RECORD EXTRACTS ▸
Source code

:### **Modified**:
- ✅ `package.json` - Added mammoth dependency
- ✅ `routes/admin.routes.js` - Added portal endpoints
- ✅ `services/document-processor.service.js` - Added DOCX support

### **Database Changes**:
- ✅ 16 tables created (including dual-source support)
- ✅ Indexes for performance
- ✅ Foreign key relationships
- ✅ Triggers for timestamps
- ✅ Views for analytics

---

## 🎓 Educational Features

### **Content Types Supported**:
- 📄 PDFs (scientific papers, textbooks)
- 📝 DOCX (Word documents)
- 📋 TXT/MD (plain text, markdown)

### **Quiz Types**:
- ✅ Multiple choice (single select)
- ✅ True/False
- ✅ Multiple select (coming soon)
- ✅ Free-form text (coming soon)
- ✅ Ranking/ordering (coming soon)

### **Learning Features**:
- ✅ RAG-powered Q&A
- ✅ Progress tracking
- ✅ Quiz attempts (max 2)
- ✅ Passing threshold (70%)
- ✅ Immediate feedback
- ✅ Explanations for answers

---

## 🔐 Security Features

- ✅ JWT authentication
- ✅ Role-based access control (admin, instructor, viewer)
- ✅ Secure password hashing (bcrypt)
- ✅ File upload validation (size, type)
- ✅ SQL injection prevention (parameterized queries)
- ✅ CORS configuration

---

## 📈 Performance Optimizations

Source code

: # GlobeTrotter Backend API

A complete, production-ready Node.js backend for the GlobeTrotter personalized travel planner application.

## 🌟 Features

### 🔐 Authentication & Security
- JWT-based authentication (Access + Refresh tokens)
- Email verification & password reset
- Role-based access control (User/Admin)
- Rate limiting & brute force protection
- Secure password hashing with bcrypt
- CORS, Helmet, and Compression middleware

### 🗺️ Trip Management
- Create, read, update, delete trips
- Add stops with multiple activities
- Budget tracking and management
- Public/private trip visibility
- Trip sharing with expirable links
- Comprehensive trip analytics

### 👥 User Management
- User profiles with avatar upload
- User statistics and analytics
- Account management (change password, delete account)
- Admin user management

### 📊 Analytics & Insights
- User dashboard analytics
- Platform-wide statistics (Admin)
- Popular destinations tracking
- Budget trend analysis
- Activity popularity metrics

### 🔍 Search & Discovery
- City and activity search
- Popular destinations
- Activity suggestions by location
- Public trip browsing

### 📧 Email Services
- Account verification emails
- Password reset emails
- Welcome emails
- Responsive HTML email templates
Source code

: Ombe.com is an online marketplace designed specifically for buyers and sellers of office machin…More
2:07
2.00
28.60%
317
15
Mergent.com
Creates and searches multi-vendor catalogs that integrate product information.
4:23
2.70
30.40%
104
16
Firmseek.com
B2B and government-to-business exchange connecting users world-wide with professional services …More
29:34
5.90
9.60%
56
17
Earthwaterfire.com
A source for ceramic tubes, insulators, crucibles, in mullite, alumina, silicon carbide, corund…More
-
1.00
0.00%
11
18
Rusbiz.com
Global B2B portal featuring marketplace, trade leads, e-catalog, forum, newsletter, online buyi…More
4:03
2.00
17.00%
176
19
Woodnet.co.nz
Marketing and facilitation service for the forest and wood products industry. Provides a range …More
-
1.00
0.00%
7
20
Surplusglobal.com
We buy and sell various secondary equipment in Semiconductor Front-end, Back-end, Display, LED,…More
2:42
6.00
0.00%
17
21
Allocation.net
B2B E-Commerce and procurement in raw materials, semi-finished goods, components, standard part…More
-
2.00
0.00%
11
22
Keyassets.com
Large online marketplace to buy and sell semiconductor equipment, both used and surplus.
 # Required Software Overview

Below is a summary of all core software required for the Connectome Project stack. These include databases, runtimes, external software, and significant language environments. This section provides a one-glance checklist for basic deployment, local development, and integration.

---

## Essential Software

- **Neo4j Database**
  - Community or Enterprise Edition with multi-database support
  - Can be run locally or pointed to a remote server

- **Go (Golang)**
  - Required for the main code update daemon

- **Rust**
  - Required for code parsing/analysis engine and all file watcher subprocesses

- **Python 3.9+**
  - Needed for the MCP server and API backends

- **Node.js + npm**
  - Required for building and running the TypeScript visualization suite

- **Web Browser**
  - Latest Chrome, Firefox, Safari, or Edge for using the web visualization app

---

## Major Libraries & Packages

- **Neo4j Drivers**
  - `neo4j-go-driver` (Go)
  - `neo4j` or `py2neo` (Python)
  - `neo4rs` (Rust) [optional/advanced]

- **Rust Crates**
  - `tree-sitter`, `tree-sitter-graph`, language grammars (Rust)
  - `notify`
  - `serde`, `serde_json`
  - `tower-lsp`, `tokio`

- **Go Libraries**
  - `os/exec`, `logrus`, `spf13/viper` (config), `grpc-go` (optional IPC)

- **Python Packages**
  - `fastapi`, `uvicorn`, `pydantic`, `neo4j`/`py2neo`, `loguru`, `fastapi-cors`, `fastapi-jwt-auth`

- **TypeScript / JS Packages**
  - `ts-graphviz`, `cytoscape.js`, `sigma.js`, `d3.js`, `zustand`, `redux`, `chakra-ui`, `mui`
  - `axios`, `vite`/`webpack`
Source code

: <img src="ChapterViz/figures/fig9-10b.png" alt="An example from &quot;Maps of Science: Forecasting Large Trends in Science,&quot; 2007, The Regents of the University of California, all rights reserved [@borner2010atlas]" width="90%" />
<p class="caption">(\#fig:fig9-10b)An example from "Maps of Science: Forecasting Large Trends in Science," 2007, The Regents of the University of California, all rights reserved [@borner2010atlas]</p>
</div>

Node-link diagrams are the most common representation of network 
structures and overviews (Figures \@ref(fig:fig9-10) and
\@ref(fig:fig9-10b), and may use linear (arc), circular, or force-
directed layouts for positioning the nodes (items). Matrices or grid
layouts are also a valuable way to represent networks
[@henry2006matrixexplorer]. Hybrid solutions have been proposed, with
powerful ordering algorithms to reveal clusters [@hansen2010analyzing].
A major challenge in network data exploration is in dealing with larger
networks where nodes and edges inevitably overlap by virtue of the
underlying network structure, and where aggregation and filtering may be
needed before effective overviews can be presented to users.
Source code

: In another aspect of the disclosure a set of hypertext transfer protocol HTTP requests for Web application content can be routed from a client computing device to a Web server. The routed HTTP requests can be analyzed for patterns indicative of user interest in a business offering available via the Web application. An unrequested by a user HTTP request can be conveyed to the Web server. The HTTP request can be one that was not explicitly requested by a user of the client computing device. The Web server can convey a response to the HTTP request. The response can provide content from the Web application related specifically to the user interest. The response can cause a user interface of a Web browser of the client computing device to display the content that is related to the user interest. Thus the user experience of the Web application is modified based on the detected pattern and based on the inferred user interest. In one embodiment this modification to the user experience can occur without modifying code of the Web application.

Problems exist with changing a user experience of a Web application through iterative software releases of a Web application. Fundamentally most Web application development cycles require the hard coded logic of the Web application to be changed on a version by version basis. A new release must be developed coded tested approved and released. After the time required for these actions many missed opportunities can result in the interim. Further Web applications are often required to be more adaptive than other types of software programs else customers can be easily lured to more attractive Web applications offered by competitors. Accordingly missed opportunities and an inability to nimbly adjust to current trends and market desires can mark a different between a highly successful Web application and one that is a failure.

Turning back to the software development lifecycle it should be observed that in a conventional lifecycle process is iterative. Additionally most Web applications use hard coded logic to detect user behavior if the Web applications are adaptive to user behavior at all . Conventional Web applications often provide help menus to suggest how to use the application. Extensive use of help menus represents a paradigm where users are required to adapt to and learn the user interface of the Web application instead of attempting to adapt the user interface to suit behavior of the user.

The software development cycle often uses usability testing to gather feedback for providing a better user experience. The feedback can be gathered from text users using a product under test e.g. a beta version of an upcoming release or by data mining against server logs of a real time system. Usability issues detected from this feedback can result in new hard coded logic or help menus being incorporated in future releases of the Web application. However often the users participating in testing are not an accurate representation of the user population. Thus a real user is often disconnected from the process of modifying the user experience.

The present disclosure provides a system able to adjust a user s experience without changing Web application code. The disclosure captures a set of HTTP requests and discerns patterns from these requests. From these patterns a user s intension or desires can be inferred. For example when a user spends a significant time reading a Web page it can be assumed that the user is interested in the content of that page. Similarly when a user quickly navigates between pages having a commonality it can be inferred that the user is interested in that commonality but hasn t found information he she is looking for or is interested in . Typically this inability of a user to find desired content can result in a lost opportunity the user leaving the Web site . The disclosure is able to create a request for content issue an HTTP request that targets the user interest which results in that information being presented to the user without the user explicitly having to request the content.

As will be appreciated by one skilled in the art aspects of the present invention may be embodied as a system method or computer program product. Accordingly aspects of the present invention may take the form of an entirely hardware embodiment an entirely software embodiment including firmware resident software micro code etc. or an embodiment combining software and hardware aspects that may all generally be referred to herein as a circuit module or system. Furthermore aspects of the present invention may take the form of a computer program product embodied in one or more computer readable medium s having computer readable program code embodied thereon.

WHAT THE TASK ASKS ▸ Repeat exactly the lines of the listing above, from the one with "### 🔍 Search & Discovery" down to the one with "Mergent.com"; both of those lines belong in the range.

SOLUTION TO THE EXERCISE ▸
### 🔍 Search & Discovery
- City and activity search
- Popular destinations
- Activity suggestions by location
- Public trip browsing

### 📧 Email Services
- Account verification emails
- Password reset emails
- Welcome emails
- Responsive HTML email templates
Source code

: Ombe.com is an online marketplace designed specifically for buyers and sellers of office machin…More
2:07
2.00
28.60%
317
15
Mergent.com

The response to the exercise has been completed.